L’arrivée de moyens d’observation spatiale, introduite avec les mesures de la colonne de CO et d’O3 sur la navette spatiale (Reichle et al., 1999) ont permis d’évaluer la portée globale du transport des polluants (Edwards et al., 2004 ; Fishman et al., 2008). Notamment, l’observation de panaches de CO intercontinentaux a permis de généraliser la portée du transport de la pollution.

L’application des instruments spatiaux est toutefois limitée par la difficulté d’obtenir des mesures précises sensibles aux concentrations dans la basse ou moyenne troposphère.

1.4.4. Sibérie

La Sibérie est essentiellement la dernière région « inexplorée » en termes de transport atmosphérique. Des études de modélisation prédisent que l’influence de la pollution européenne est plus importante en hiver et au printemps quand la pollution est transportée autour de l’anticyclone sibérien ; et que cette masse d’air est généralement transportée dans la couche limite (Newell & Evans, 2000 ; Stohl et al., 2002 ; Liu et al., 2002 ; Fig. 1.8).
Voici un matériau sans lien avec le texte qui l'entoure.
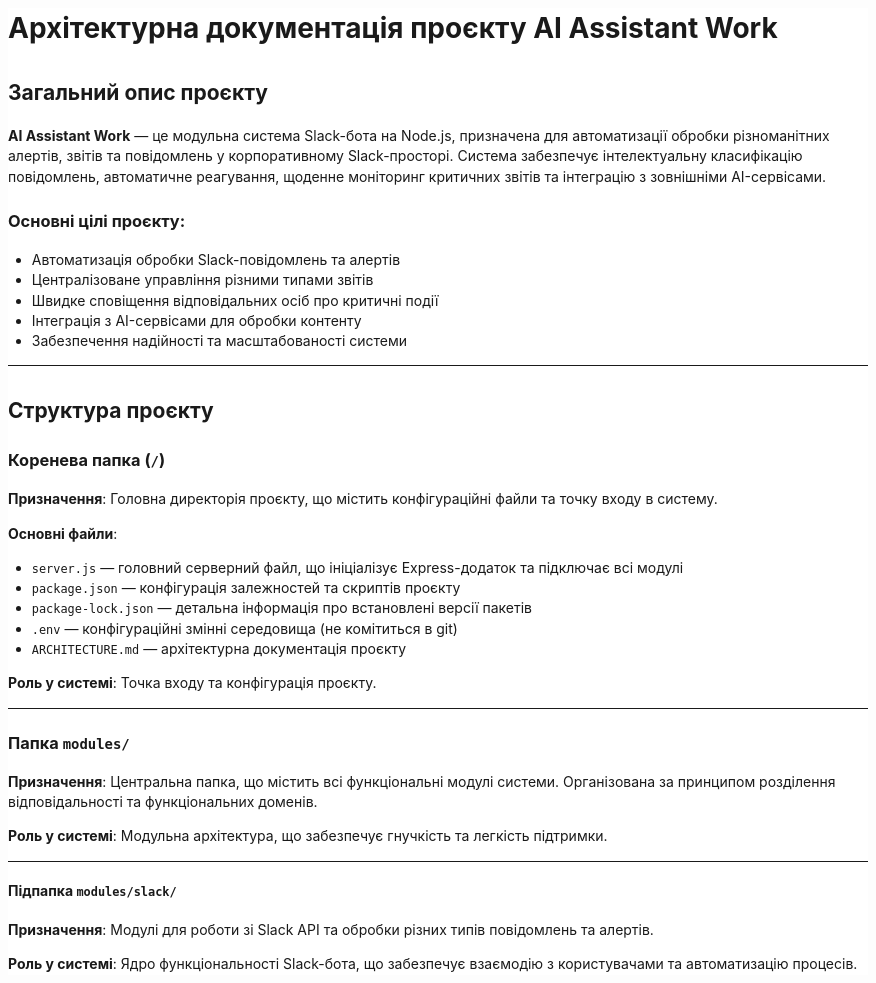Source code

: # Архітектурна документація проєкту AI Assistant Work

## Загальний опис проєкту

**AI Assistant Work** — це модульна система Slack-бота на Node.js, призначена для автоматизації обробки різноманітних алертів, звітів та повідомлень у корпоративному Slack-просторі. Система забезпечує інтелектуальну класифікацію повідомлень, автоматичне реагування, щоденне моніторинг критичних звітів та інтеграцію з зовнішніми AI-сервісами.

### Основні цілі проєкту:
- Автоматизація обробки Slack-повідомлень та алертів
- Централізоване управління різними типами звітів
- Швидке сповіщення відповідальних осіб про критичні події
- Інтеграція з AI-сервісами для обробки контенту
- Забезпечення надійності та масштабованості системи

---

## Структура проєкту

### Коренева папка (`/`)

**Призначення**: Головна директорія проєкту, що містить конфігураційні файли та точку входу в систему.

**Основні файли**:
- `server.js` — головний серверний файл, що ініціалізує Express-додаток та підключає всі модулі
- `package.json` — конфігурація залежностей та скриптів проєкту
- `package-lock.json` — детальна інформація про встановлені версії пакетів
- `.env` — конфігураційні змінні середовища (не комітиться в git)
- `ARCHITECTURE.md` — архітектурна документація проєкту

**Роль у системі**: Точка входу та конфігурація проєкту.

---

### Папка `modules/` 

**Призначення**: Центральна папка, що містить всі функціональні модулі системи. Організована за принципом розділення відповідальності та функціональних доменів.

**Роль у системі**: Модульна архітектура, що забезпечує гнучкість та легкість підтримки.

---

#### Підпапка `modules/slack/`

**Призначення**: Модулі для роботи зі Slack API та обробки різних типів повідомлень та алертів.

**Роль у системі**: Ядро функціональності Slack-бота, що забезпечує взаємодію з користувачами та автоматизацію процесів.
Dans certain cas les polluants européens transportés peuvent être mélangés en concentrations significatives avec l’export asiatique vers le Pacifique (Liu et al., 2003). Basé sur des mesures dans le Sud de la Sibérie, Pochanart et al. (2003) constatent une concentration en CO supérieure et en O3 légèrement supérieure dans les masses d’air associées à des origines européennes (+24 ppb CO et +3 ppb O3 comparés aux masses d’air très propres d’origine arctique). Le manque d’observations in situ empêche généralement de confirmer les études de modélisation. Il convient de citer les campagnes de trains instrumentés TROICA (Crutzen et al., 1998). Celles-ci n’ont pas apporté de nouvelles contraintes sur le transport intercontinental, même si elles ont permis d’observer du transport à l’échelle régionale à l’intérieur de la Russie (Bergamaschi et al., 1998 ; Röckmann et al., 1999).
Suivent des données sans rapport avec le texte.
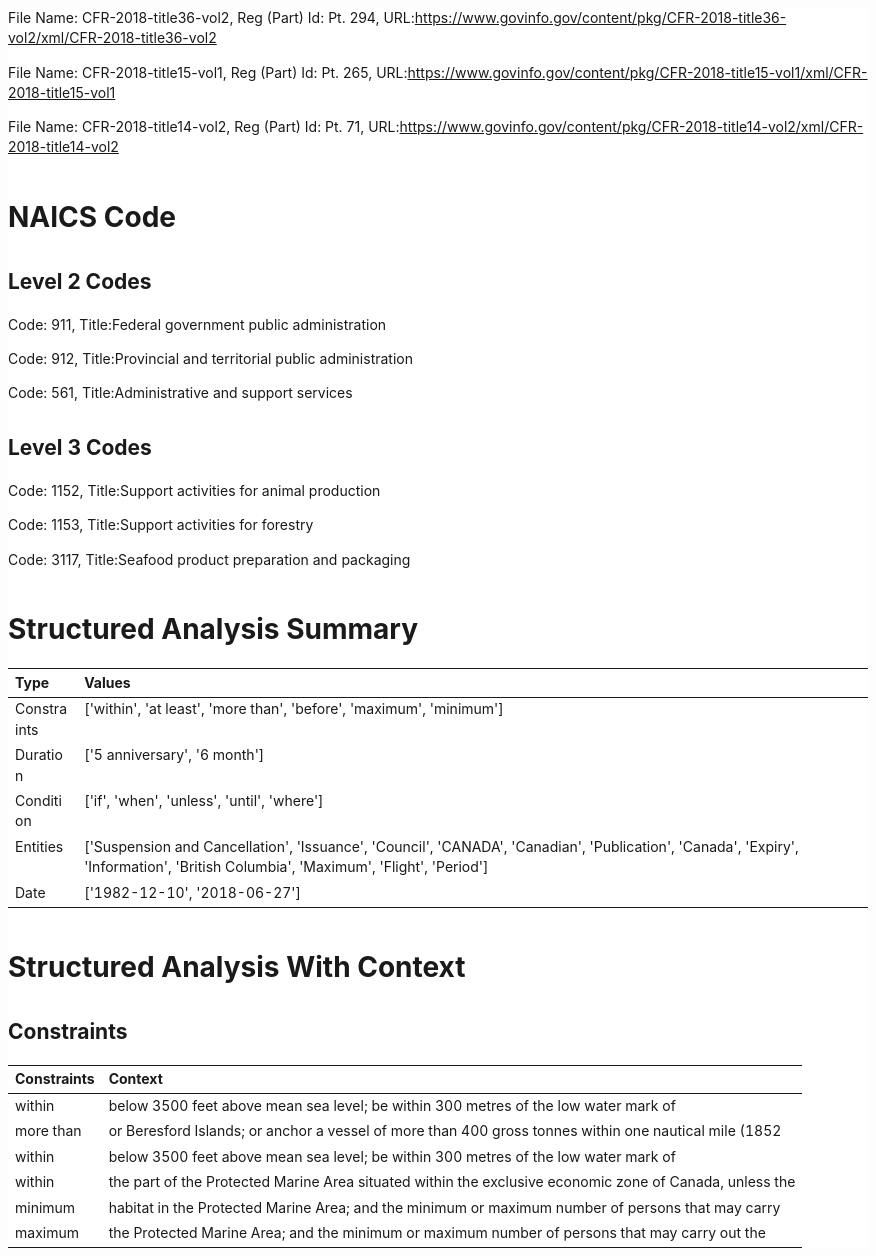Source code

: File Name: CFR-2018-title36-vol2, Reg (Part) Id: Pt. 294, URL:https://www.govinfo.gov/content/pkg/CFR-2018-title36-vol2/xml/CFR-2018-title36-vol2

File Name: CFR-2018-title15-vol1, Reg (Part) Id: Pt. 265, URL:https://www.govinfo.gov/content/pkg/CFR-2018-title15-vol1/xml/CFR-2018-title15-vol1

File Name: CFR-2018-title14-vol2, Reg (Part) Id: Pt. 71, URL:https://www.govinfo.gov/content/pkg/CFR-2018-title14-vol2/xml/CFR-2018-title14-vol2




# NAICS Code
## Level 2 Codes
Code: 911, Title:Federal government public administration

Code: 912, Title:Provincial and territorial public administration

Code: 561, Title:Administrative and support services




## Level 3 Codes
Code: 1152, Title:Support activities for animal production

Code: 1153, Title:Support activities for forestry

Code: 3117, Title:Seafood product preparation and packaging







# Structured Analysis Summary
| Type        | Values                                                                                                                                                                            |
|:------------|:----------------------------------------------------------------------------------------------------------------------------------------------------------------------------------|
| Constraints | ['within', 'at least', 'more than', 'before', 'maximum', 'minimum']                                                                                                               |
| Duration    | ['5 anniversary', '6 month']                                                                                                                                                      |
| Condition   | ['if', 'when', 'unless', 'until', 'where']                                                                                                                                        |
| Entities    | ['Suspension and Cancellation', 'Issuance', 'Council', 'CANADA', 'Canadian', 'Publication', 'Canada', 'Expiry', 'Information', 'British Columbia', 'Maximum', 'Flight', 'Period'] |
| Date        | ['1982-12-10', '2018-06-27']                                                                                                                                                      |


# Structured Analysis With Context
 


## Constraints
| Constraints   | Context                                                                                                 |
|:--------------|:--------------------------------------------------------------------------------------------------------|
| within        | below 3500 feet above mean sea level; be within 300 metres of the low water mark of                     |
| more than     | or Beresford Islands; or anchor a vessel of more than 400 gross tonnes within one nautical mile (1852   |
| within        | below 3500 feet above mean sea level; be within 300 metres of the low water mark of                     |
| within        | the part of the Protected Marine Area situated within the exclusive economic zone of Canada, unless the |
| minimum       | habitat in the Protected Marine Area; and the minimum or maximum number of persons that may carry       |
| maximum       | the Protected Marine Area; and the minimum or maximum number of persons that may carry out the          |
Or la modélisation du CO en Asie de l’est, par exemple, ne dispose pas de contrainte observationnelle sur les concentrations en Sibérie (Akimoto, 2003), qui constituent une condition limite latérale importante et mal connue. Ceci peut fausser les conclusions quantitatives sur l’excès de CO associé aux émissions asiatiques dans des études comme celle de Liu et al. (2003). D’autres études de modélisation similaires considèrent à tort les émissions européennes comme négligeables. Dans une intercomparaison de modèles (Kiley et al., 2003), un modèle ayant intégré les mesures de Pochanart et al. (2003) dans ses conditions latérales d’import du CO se retrouve systématiquement moins biaisé dans les concentrations simulées. Des mesures permettant de valider les modèles de transport sur la Sibérie, et notamment les spécificités de l’export européen, sont donc nécessaires pour améliorer la pertinence de ces études.